Little Feat are back in action once again, doing an anniversary tour celebrating the 1978 live album, Waiting for Columbus, in which the band plays all 17 of the double-album’s songs.

“We did two nights at the Ryman Auditorium. We’re filming that, so there were a bunch of guests for those two shows [including Eric Church, Bettye LaVette and Widespread Panic’s JoJo Herman],” Payne says. “Quite frankly, I think [this tour] was a ballsy way to do it. You take your most famous and most revered of all those albums and play it in its entirety. It’s going to sound a lot like Little Feat, because that’s who we are. I felt very confident that we would do what we were supposed to do, based on the [remote] recordings we’ve been doing. We’re always going to have horns as well.”

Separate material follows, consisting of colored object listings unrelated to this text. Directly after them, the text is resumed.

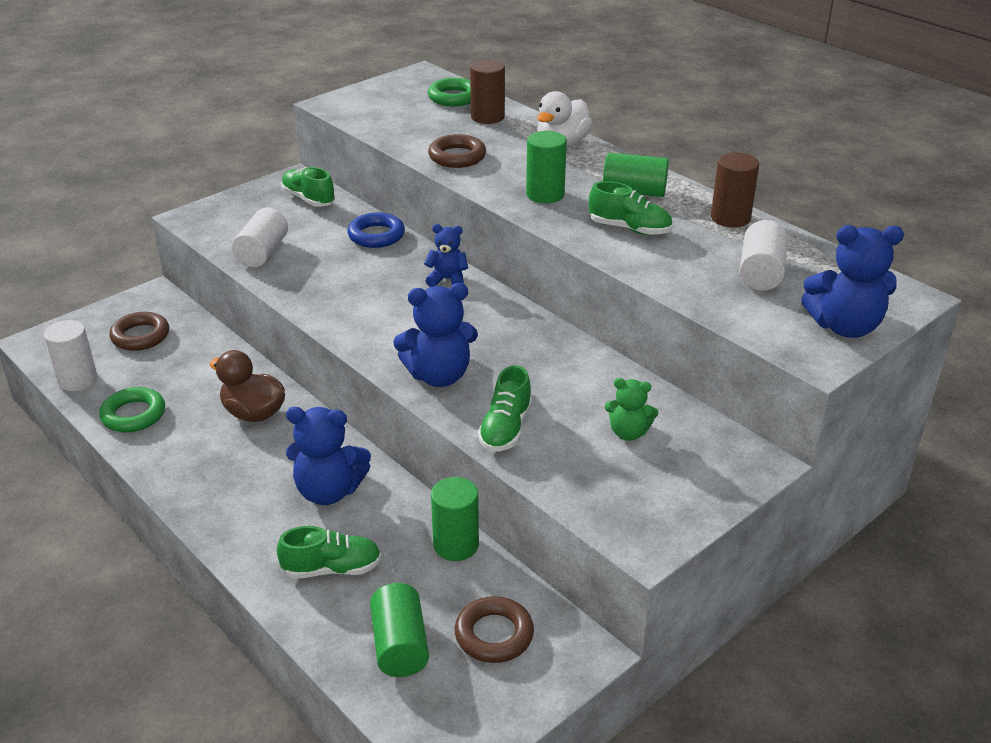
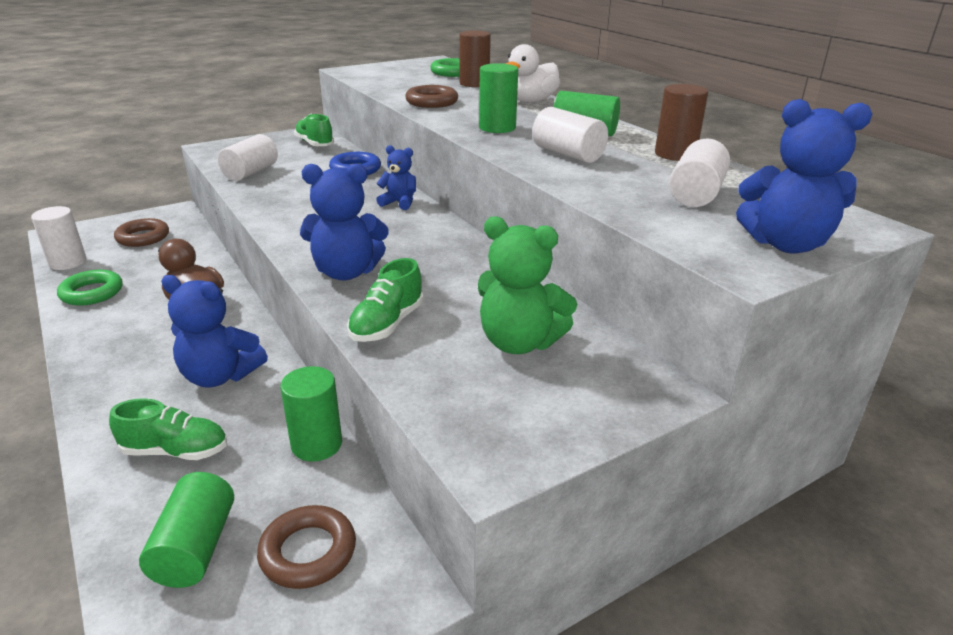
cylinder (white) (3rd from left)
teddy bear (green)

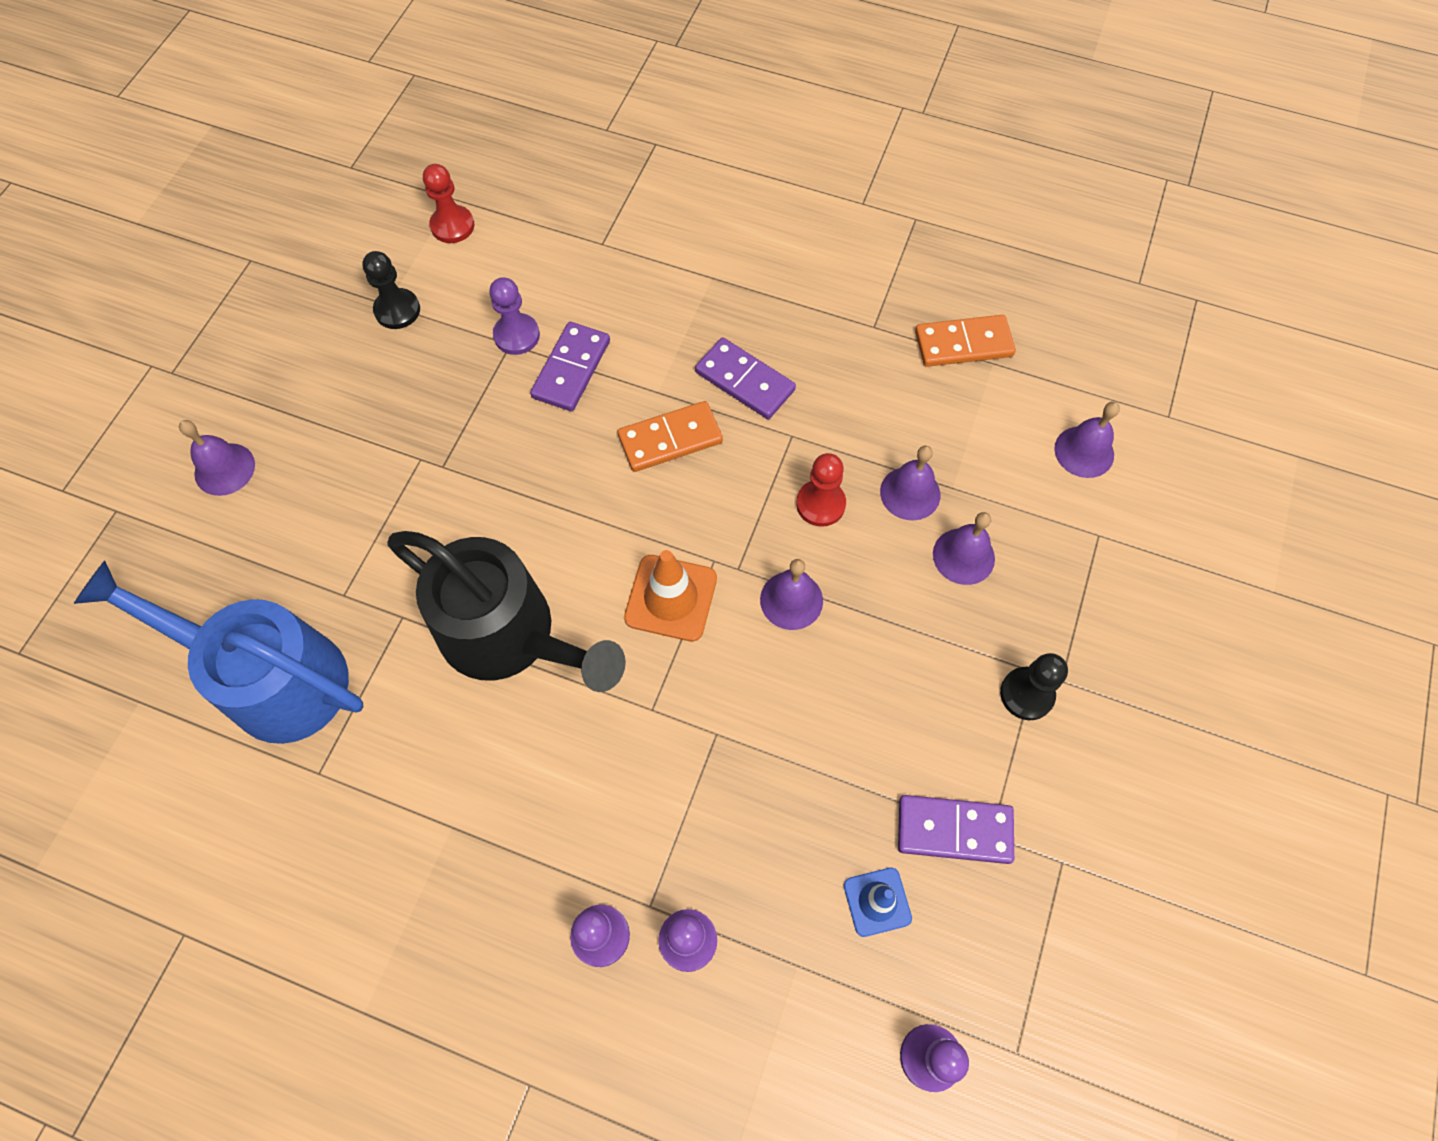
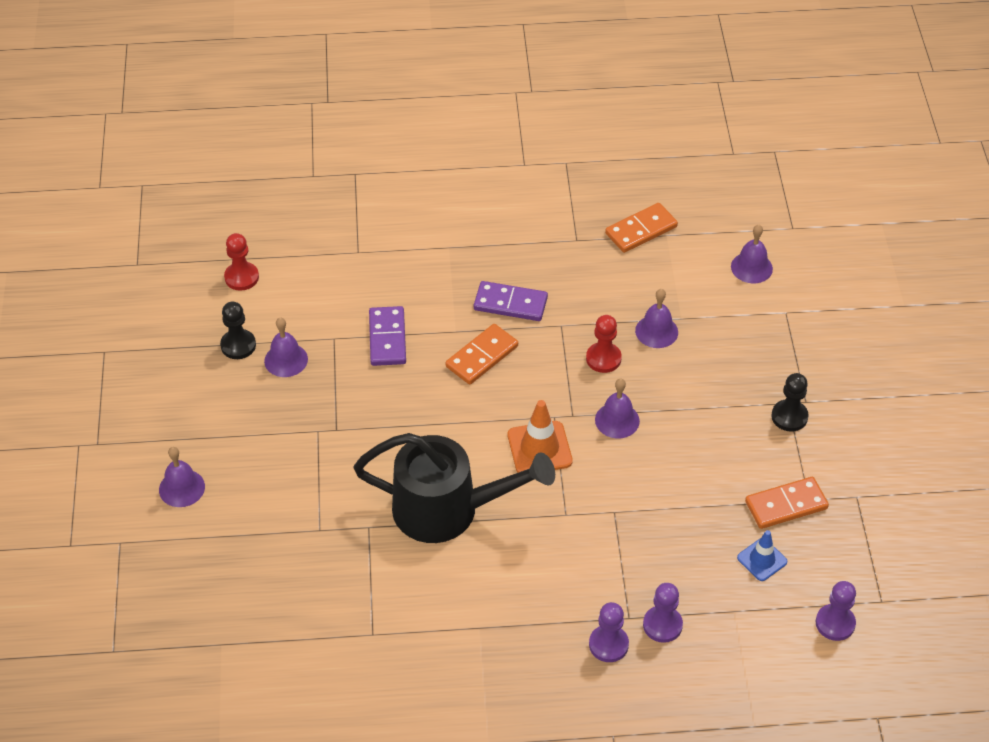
watering can (blue)
pawn (purple) (1st from left in the first image)
bell (purple) (2nd from left)
domino (orange) (3rd from left)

“The journey has been really interesting, personally and certainly with Little Feat,” he says. “But I’ve always been able to play with other bands and it always gave me a loose attitude about what makes up a band. A band is not Bob Seger and the Silver Bullet Band. They’ve got that, but they don’t all write music with each other either. Bob will say they’re going to do this or that and that’s what they do. Lowell George rarely did that with us. We were more like The Beatles or The Rolling Stones.”

That’s not to say Little Feat was a democracy in the purest sense, although George, in interviews before his death said that was how he looked at the band.

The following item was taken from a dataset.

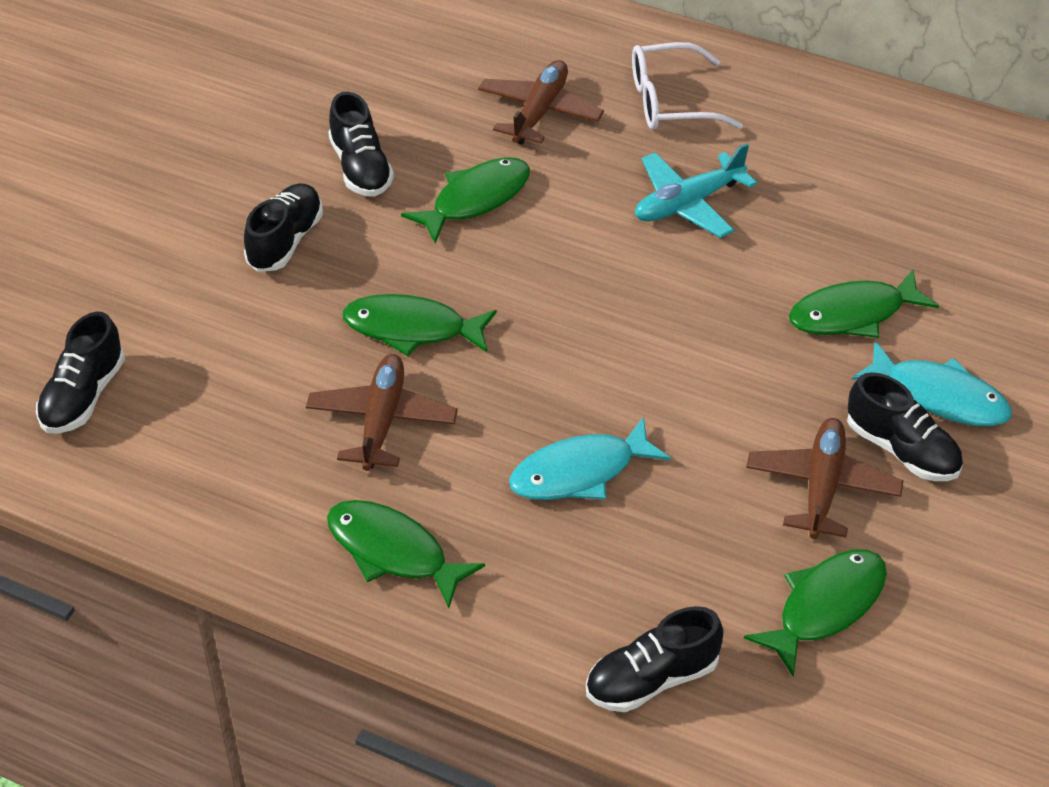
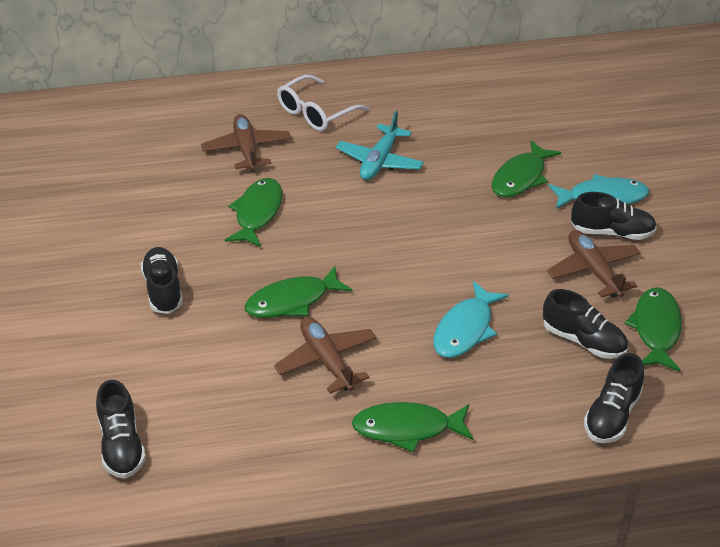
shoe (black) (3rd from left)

“You walk in with an idea for people and maybe they say, ‘Eh, that’s OK.’ Or [you tell everyone] ‘You play it whether you want to or not,’ which is what I said when I walked through the door with [the song] ‘Oh, Atlanta,’” Payne says. “It wasn’t like, ‘Can we do this?’ It was, ‘We’re doing this.’ It wasn’t just me. Other people had walked in with stuff and we tried. Not everything we played would make it. It’s a band. Certain people go to the nth degree and everyone [in their bands] has got an equal voice. I don’t think an equal voice is what it’s all about.”